(Dataset records)
----------------
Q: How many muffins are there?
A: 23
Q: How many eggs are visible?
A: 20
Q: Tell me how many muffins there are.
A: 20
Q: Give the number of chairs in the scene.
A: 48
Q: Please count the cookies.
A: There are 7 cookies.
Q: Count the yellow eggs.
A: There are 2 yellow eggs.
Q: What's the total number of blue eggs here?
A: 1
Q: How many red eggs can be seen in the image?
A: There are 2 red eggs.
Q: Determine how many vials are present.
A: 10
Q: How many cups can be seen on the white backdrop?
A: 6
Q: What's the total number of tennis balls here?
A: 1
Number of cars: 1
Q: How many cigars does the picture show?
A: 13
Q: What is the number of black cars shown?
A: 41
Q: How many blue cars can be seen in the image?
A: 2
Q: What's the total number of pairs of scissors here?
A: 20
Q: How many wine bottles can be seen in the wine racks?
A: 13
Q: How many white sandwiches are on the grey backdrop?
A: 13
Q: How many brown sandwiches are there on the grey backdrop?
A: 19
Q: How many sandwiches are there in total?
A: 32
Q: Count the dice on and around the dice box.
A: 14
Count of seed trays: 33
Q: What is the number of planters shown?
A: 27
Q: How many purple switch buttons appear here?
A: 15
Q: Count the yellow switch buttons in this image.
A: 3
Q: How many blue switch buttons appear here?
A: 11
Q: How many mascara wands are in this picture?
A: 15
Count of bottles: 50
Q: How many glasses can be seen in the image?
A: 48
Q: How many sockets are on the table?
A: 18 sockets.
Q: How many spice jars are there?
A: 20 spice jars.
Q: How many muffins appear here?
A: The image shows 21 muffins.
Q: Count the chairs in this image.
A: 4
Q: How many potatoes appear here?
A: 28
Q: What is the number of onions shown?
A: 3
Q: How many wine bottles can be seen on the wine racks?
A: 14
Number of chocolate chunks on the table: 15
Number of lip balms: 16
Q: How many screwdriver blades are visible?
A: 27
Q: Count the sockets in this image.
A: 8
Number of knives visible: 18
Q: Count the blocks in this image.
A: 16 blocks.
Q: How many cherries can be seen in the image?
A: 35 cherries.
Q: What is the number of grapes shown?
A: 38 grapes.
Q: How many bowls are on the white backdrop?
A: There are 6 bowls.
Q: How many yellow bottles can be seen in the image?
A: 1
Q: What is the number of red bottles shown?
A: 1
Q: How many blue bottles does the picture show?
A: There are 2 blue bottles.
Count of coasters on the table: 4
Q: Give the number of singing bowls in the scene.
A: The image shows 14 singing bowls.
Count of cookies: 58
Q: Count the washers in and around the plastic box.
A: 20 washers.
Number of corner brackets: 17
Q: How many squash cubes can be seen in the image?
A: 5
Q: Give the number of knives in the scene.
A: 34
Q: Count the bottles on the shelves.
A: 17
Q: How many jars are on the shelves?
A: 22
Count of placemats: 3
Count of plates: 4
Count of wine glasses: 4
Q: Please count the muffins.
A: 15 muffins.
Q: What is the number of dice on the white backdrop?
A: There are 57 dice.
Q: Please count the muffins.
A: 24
----------------
■ Task to complete: Present these lines as a Markdown table with the columns Num and Content, numbering each line in order and leaving out any blank lines.

■ Written solution:
| Num | Content |
|---|---|
| 1 | Q: How many muffins are there? |
| 2 | A: 23 |
| 3 | Q: How many eggs are visible? |
| 4 | A: 20 |
| 5 | Q: Tell me how many muffins there are. |
| 6 | A: 20 |
| 7 | Q: Give the number of chairs in the scene. |
| 8 | A: 48 |
| 9 | Q: Please count the cookies. |
| 10 | A: There are 7 cookies. |
| 11 | Q: Count the yellow eggs. |
| 12 | A: There are 2 yellow eggs. |
| 13 | Q: What's the total number of blue eggs here? |
| 14 | A: 1 |
| 15 | Q: How many red eggs can be seen in the image? |
| 16 | A: There are 2 red eggs. |
| 17 | Q: Determine how many vials are present. |
| 18 | A: 10 |
| 19 | Q: How many cups can be seen on the white backdrop? |
| 20 | A: 6 |
| 21 | Q: What's the total number of tennis balls here? |
| 22 | A: 1 |
| 23 | Number of cars: 1 |
| 24 | Q: How many cigars does the picture show? |
| 25 | A: 13 |
| 26 | Q: What is the number of black cars shown? |
| 27 | A: 41 |
| 28 | Q: How many blue cars can be seen in the image? |
| 29 | A: 2 |
| 30 | Q: What's the total number of pairs of scissors here? |
| 31 | A: 20 |
| 32 | Q: How many wine bottles can be seen in the wine racks? |
| 33 | A: 13 |
| 34 | Q: How many white sandwiches are on the grey backdrop? |
| 35 | A: 13 |
| 36 | Q: How many brown sandwiches are there on the grey backdrop? |
| 37 | A: 19 |
| 38 | Q: How many sandwiches are there in total? |
| 39 | A: 32 |
| 40 | Q: Count the dice on and around the dice box. |
| 41 | A: 14 |
| 42 | Count of seed trays: 33 |
| 43 | Q: What is the number of planters shown? |
| 44 | A: 27 |
| 45 | Q: How many purple switch buttons appear here? |
| 46 | A: 15 |
| 47 | Q: Count the yellow switch buttons in this image. |
| 48 | A: 3 |
| 49 | Q: How many blue switch buttons appear here? |
| 50 | A: 11 |
| 51 | Q: How many mascara wands are in this picture? |
| 52 | A: 15 |
| 53 | Count of bottles: 50 |
| 54 | Q: How many glasses can be seen in the image? |
| 55 | A: 48 |
| 56 | Q: How many sockets are on the table? |
| 57 | A: 18 sockets. |
| 58 | Q: How many spice jars are there? |
| 59 | A: 20 spice jars. |
| 60 | Q: How many muffins appear here? |
| 61 | A: The image shows 21 muffins. |
| 62 | Q: Count the chairs in this image. |
| 63 | A: 4 |
| 64 | Q: How many potatoes appear here? |
| 65 | A: 28 |
| 66 | Q: What is the number of onions shown? |
| 67 | A: 3 |
| 68 | Q: How many wine bottles can be seen on the wine racks? |
| 69 | A: 14 |
| 70 | Number of chocolate chunks on the table: 15 |
| 71 | Number of lip balms: 16 |
| 72 | Q: How many screwdriver blades are visible? |
| 73 | A: 27 |
| 74 | Q: Count the sockets in this image. |
| 75 | A: 8 |
| 76 | Number of knives visible: 18 |
| 77 | Q: Count the blocks in this image. |
| 78 | A: 16 blocks. |
| 79 | Q: How many cherries can be seen in the image? |
| 80 | A: 35 cherries. |
| 81 | Q: What is the number of grapes shown? |
| 82 | A: 38 grapes. |
| 83 | Q: How many bowls are on the white backdrop? |
| 84 | A: There are 6 bowls. |
| 85 | Q: How many yellow bottles can be seen in the image? |
| 86 | A: 1 |
| 87 | Q: What is the number of red bottles shown? |
| 88 | A: 1 |
| 89 | Q: How many blue bottles does the picture show? |
| 90 | A: There are 2 blue bottles. |
| 91 | Count of coasters on the table: 4 |
| 92 | Q: Give the number of singing bowls in the scene. |
| 93 | A: The image shows 14 singing bowls. |
| 94 | Count of cookies: 58 |
| 95 | Q: Count the washers in and around the plastic box. |
| 96 | A: 20 washers. |
| 97 | Number of corner brackets: 17 |
| 98 | Q: How many squash cubes can be seen in the image? |
| 99 | A: 5 |
| 100 | Q: Give the number of knives in the scene. |
| 101 | A: 34 |
| 102 | Q: Count the bottles on the shelves. |
| 103 | A: 17 |
| 104 | Q: How many jars are on the shelves? |
| 105 | A: 22 |
| 106 | Count of placemats: 3 |
| 107 | Count of plates: 4 |
| 108 | Count of wine glasses: 4 |
| 109 | Q: Please count the muffins. |
| 110 | A: 15 muffins. |
| 111 | Q: What is the number of dice on the white backdrop? |
| 112 | A: There are 57 dice. |
| 113 | Q: Please count the muffins. |
| 114 | A: 24 |